Question

$ABCD$ is a parellelogram, $AB$ is divided at $P$ and $CD$ divided at $Q$. So that $AP:PB=3:2$ and $CQ:QD=4:1$. If $PQ$ intersect $AC$ at$R$, then prove that $AR=3/7AC$.

Answer 1

Since $ABCD$ is a parallelogram then $AB\parallel CD$ and $AD\parallel BC$

Since $AB\parallel CD$ and $AC$ is a transversal, so

$\angle PAR=\angle QCR$(alternate interior angles are equal).....$\left(1\right)$

Since $ABCD$ is a parallelogram,then $AB=CD$ and $AD=BC$, as opposite sides of parallelogram are equal.

let $AB=CD=x$

So, $AP=\frac{3x}{5}$ and $PB=\frac{2x}{5}$ as $AP:PB=3:2$

and $CQ=\frac{4x}{5}$ and $QD=\frac{x}{5}$ as $CQ:QD=4:1$

In $△CQR$ and $△PAR$

$\angle QCR=\angle PAR$ using $\left(1\right)$

and $\angle QRCR=\angle PRA$ (vertically opposite angles)

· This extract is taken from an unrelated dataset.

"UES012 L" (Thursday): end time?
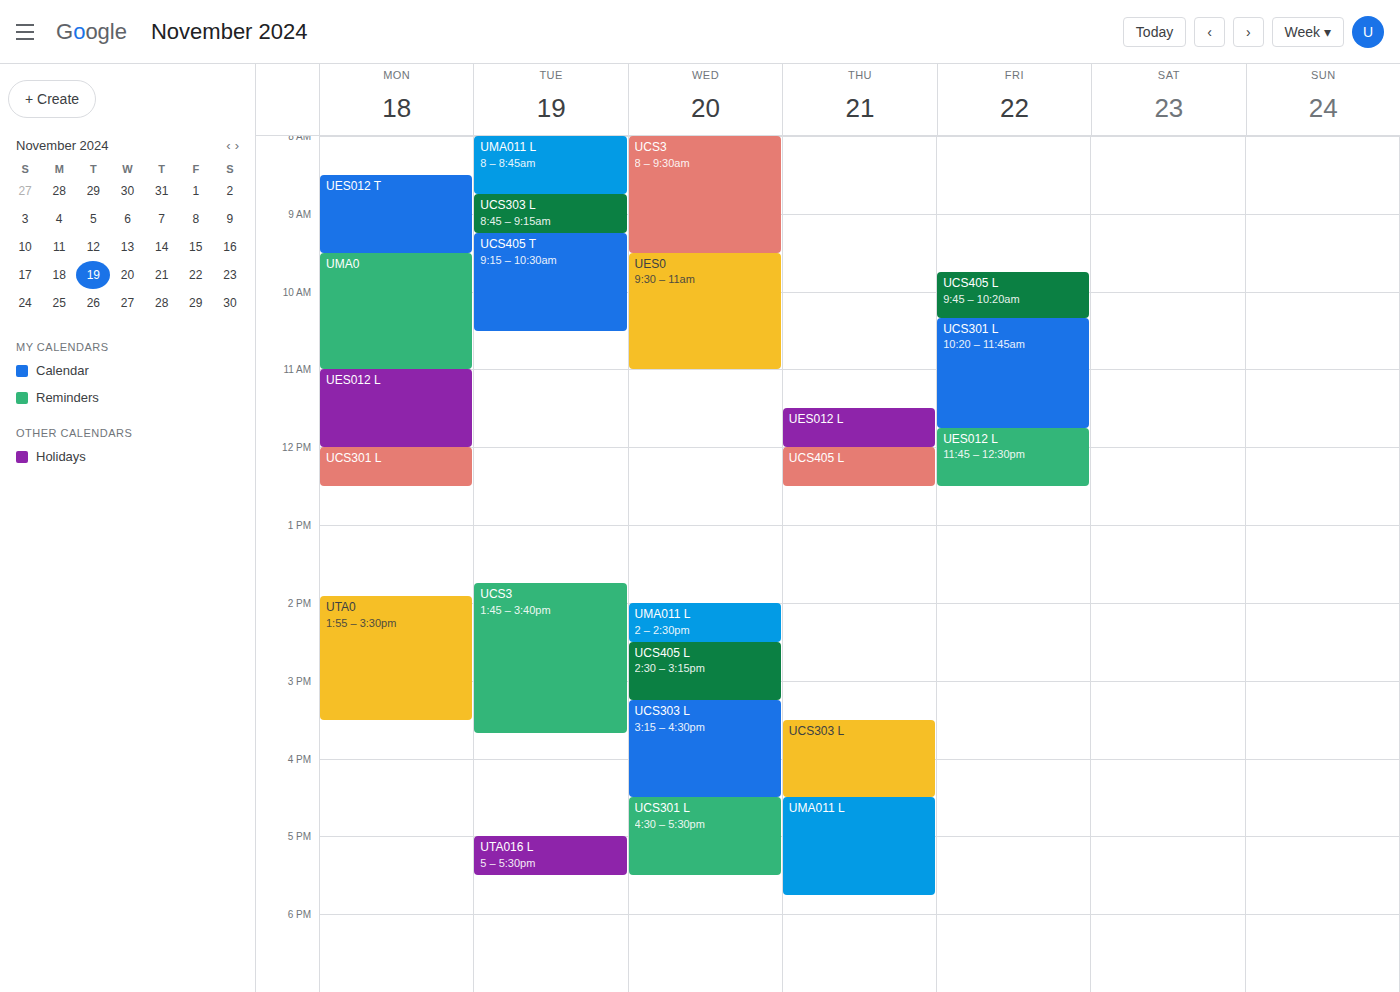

$\Rightarrow △CQR\sim △PAR$ by AA similarity.

$\Rightarrow \frac{CR}{AR}=\frac{CQ}{AQ}=\frac{QR}{PR}$(corresponding sides of similar triangles are proportional)

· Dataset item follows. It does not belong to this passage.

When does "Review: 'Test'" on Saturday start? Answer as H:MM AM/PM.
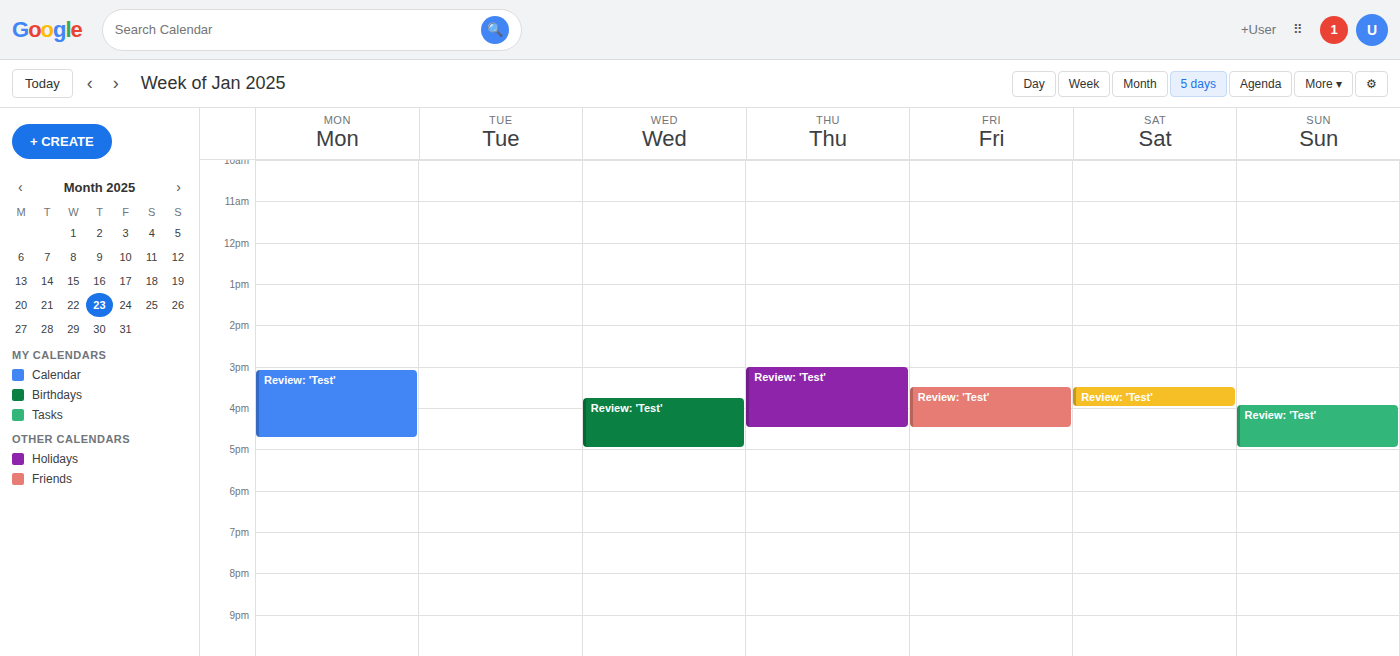
3:30 PM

$\Rightarrow \frac{CR}{AR}=\frac{CQ}{AQ}=\frac{\frac{4x}{5}}{\frac{3x}{5}}=\frac{4}{3}$

$\Rightarrow \frac{CR}{AR}+1=\frac{4}{3}+1=\frac{7}{3}$

$\Rightarrow \frac{CR+AR}{AR}=\frac{CA}{AR}=\frac{7}{3}$

$\Rightarrow 7AR=3AC$

$\Rightarrow AR=\frac{3}{7}AC$